I was in the UK for a couple of conferences in Oxford, and then headed north through the ancient Roman and Viking site of York, the pilgrimage destination of Durham (breathtakingly beautiful), Newcastle (more Romans – this time in museums), and finally out along Hadrian’s Wall.
So in a couple of weeks, I went from discussing life writing and celebrity with historians and writers, and then gender and love with academics from many fields, to researching three writing projects at once. And I walked a long way.
I also flew a long way, which not only gives a busy person plenty of time to catch up on movies and TV shows I’ve missed (Poldark! Agents of SHIELD!), but also endless hours to read.
Sadly, what you read at 3am somewhere over Albania after being awake for twenty hours doesn’t tend to stick in the brain for long, so I stuck to re-reading favourites on my Kobo.
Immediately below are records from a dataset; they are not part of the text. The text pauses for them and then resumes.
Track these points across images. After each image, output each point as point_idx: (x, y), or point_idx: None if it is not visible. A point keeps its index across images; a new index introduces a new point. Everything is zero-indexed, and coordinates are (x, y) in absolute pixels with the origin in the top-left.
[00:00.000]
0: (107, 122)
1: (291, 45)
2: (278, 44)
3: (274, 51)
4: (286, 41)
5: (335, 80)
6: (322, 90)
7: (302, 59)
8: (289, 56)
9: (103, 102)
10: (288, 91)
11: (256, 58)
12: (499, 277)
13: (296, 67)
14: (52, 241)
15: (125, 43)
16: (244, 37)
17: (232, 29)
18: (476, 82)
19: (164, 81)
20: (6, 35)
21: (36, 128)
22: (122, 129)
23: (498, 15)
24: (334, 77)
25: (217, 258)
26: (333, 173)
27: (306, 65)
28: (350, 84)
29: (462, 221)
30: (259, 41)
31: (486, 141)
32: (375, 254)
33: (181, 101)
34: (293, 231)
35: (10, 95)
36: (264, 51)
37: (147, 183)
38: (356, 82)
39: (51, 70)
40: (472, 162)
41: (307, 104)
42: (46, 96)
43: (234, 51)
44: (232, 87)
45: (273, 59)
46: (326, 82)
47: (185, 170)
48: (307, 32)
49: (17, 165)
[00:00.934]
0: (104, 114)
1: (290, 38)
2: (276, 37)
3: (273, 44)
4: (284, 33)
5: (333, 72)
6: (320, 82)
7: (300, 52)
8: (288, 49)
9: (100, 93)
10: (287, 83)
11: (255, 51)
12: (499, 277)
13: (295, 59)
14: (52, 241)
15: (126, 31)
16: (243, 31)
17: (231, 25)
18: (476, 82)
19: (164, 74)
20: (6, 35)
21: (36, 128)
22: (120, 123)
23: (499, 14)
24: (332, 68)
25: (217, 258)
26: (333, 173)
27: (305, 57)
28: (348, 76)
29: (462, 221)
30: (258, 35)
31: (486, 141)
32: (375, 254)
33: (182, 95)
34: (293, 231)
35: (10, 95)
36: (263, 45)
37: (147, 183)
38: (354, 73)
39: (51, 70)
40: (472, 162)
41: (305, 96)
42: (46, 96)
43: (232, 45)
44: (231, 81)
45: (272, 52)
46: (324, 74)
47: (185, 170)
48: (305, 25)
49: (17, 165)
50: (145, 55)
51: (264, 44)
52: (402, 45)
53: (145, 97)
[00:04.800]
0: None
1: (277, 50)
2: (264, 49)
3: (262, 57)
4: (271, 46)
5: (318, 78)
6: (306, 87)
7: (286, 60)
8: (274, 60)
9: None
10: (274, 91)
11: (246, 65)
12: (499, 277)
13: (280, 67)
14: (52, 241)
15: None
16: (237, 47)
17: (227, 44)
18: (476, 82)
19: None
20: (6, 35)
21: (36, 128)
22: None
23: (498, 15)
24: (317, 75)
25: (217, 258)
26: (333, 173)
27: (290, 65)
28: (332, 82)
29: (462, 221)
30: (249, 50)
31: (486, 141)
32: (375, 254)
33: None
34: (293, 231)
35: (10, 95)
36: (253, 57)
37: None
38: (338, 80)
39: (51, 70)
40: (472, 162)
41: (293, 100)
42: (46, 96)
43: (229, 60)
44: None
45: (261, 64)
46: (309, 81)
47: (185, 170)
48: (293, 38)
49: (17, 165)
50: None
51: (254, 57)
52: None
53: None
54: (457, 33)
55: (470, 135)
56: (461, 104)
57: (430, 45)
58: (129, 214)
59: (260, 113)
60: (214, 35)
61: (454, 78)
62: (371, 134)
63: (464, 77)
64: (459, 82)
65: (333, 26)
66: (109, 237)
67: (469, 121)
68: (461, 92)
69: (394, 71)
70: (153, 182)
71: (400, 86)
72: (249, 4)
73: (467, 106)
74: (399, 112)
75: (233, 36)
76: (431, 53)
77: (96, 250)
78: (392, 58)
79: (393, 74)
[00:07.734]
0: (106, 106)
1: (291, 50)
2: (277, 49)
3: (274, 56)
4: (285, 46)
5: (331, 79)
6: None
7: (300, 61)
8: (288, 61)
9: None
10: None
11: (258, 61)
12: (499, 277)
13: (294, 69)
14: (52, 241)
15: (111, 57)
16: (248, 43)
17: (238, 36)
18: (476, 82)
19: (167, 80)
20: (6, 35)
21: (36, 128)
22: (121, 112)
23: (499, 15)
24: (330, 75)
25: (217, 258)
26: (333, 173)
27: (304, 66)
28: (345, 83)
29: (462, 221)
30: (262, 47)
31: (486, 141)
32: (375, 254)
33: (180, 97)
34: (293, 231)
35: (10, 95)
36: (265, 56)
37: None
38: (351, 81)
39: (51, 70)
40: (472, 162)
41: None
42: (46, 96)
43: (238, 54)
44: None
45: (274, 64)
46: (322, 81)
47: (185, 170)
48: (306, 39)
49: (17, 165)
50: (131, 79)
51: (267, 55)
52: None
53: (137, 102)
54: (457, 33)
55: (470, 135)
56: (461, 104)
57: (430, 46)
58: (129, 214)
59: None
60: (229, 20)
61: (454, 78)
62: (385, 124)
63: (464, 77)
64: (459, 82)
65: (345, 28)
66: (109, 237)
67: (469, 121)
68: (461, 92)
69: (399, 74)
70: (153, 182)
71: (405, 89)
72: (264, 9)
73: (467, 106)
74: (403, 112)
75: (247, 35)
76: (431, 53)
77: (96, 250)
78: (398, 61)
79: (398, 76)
But here’s what I’ve been reading or rereading since:
- The Moor: Lives, Landscape and Literature, by William Atkins. Like taking a long walk with a thoughtful friend who points out details you’d otherwise miss.
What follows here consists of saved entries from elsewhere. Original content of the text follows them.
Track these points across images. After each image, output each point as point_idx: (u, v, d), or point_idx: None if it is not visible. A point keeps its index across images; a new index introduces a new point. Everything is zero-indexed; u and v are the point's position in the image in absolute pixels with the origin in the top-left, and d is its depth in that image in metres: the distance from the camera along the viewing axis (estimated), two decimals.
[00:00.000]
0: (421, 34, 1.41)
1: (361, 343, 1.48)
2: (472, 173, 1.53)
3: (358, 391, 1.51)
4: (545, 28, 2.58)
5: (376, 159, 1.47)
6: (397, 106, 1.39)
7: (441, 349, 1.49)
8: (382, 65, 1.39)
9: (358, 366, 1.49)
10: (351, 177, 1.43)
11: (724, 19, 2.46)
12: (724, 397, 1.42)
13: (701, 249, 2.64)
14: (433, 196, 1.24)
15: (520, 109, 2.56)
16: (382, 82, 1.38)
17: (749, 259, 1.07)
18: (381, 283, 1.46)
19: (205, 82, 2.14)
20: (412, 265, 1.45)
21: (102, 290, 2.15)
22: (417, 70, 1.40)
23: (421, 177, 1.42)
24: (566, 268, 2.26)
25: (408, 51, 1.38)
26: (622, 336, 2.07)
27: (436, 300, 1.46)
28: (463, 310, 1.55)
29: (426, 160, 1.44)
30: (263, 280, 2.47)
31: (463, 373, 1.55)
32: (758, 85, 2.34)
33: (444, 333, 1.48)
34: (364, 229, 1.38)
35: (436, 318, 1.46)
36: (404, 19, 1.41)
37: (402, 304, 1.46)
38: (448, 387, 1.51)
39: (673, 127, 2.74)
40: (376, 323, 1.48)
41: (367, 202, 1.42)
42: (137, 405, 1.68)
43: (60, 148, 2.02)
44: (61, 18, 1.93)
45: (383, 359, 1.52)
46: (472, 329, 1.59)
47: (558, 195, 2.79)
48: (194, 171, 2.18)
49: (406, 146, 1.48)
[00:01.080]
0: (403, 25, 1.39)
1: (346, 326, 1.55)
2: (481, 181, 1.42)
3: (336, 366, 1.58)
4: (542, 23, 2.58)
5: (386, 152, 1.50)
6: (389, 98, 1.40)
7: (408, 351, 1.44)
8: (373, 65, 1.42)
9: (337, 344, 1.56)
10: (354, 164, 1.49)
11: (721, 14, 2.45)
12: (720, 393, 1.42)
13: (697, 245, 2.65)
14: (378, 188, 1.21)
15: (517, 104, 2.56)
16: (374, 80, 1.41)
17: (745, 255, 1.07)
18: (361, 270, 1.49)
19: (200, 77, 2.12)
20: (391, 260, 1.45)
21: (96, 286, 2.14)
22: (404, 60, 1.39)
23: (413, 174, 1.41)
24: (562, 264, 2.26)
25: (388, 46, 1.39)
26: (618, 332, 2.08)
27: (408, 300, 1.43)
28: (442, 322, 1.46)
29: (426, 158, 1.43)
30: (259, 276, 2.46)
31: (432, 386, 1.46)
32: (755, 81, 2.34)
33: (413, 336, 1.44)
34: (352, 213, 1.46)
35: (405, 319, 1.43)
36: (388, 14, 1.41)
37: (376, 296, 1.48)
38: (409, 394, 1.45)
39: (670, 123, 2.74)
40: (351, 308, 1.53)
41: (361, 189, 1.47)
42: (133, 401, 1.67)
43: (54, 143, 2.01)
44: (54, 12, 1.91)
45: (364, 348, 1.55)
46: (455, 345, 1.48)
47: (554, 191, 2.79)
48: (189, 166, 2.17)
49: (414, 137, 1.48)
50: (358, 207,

- The Paying Guests. Sarah Waters’ latest, and yet another novel perfectly evocative of time and place.
- The Mystery of the Hansom Cab, by Fergus Hume, which I decided to re-read while I also delve into Lucy Sussex’s book about Hume and his book, Blockbuster.
- Cloudwish by one of Australia’s finest writers of young adult fiction, Fiona Wood – yet another inspiring visit to her fictional contemporary world.
Now I’m onto Oxford, by one of my writing heroes, Jan Morris, which is just as wonderful as I expected, and keeps me laughing aloud at the antics of students and dons over hundreds of years and in delight at its perfect phrases and word choice.
Has she ever written a bad book? Or essay? Or travel story? I don’t think so. Every one is a treasure.